Text shown:
++++++++

AHMED AL-KOSHSHI d/b/a LAMAR EXPRESS v. MEMPHIS ALCOHOL COMMISSION.

No. W2004-02783-COA-R3-CV.Court of Appeals of Tennessee, at Jackson.May 18, 2005 Session.
Filed July 19, 2005.

[EDITOR’S NOTE: This case is unpublished as indicated by the issuing court.]

Direct Appeal from the Circuit Court for Shelby County; No. CT-002229-04; John R. McCarroll, Jr., Judge.

Judgment of the Circuit Court Reversed; and Remanded.

Rex L. Brasher, Jr., Memphis, Tennessee, for the appellant, Ahmed Al-Koshshi.

Sara L. Hall, City Attorney and Michael W. Hughes, Assistant City Attorney, for the appellee, Memphis Alcohol Commission.

David R. Farmer, J., delivered the opinion of the court, in which W. Frank Crawford, P.J., W.S., and Holly M. Kirby, J., joined.

OPINION
DAVID R. FARMER, Judge.

This case involves the denial of a beer permit. The beer board denied the appellant’s application for a beer permit because of the detrimental effect that beer sales would have on the health, safety, and morals of the community. The appellant filed a petition for writ of certiorari, and the trial court upheld the beer board’s decision. The appellant appeals. We reverse.

I.

++++++++

Page images and extracted text:
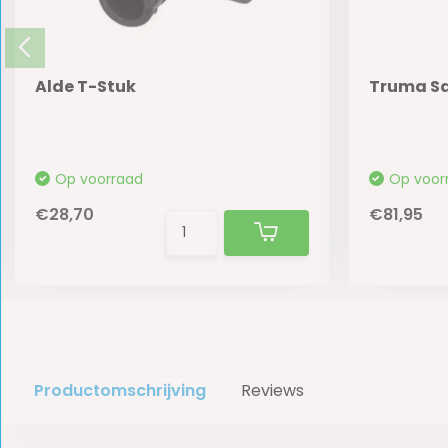
Alde T-Stuk
Truma Sa
Op voorraad
Op voor
€28,70
€81,95
Productomschrijving
Reviews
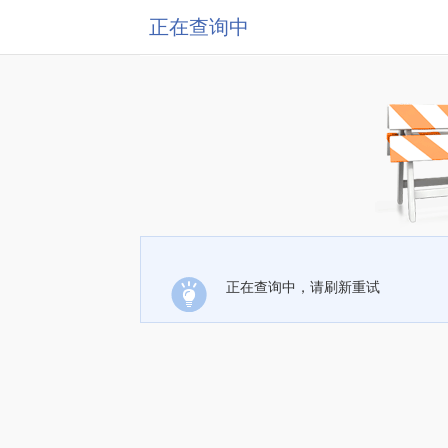
正在查询中
正在查询中，请刷新重试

++++++++

Instruction 1: In the beer permit case, rewrite the part from "No. W2004-02783-COA-R3-CV.Court of" to "appellee, Memphis Alcohol Commission.", changing "Shelby County" to "Madison County".
Instruction 2: In one to three sentences, explain why the beer board turned down the appellant's application, as the beer permit case states it.

Problem solution 1:
No. W2004-02783-COA-R3-CV.Court of Appeals of Tennessee, at Jackson.May 18, 2005 Session.
Filed July 19, 2005.

[EDITOR’S NOTE: This case is unpublished as indicated by the issuing court.]

Direct Appeal from the Circuit Court for Madison County; No. CT-002229-04; John R. McCarroll, Jr., Judge.

Judgment of the Circuit Court Reversed; and Remanded.

Rex L. Brasher, Jr., Memphis, Tennessee, for the appellant, Ahmed Al-Koshshi.

Sara L. Hall, City Attorney and Michael W. Hughes, Assistant City Attorney, for the appellee, Memphis Alcohol Commission.

Problem solution 2: The beer board denied the application because of the detrimental effect it found beer sales would have on the health, safety, and morals of the community.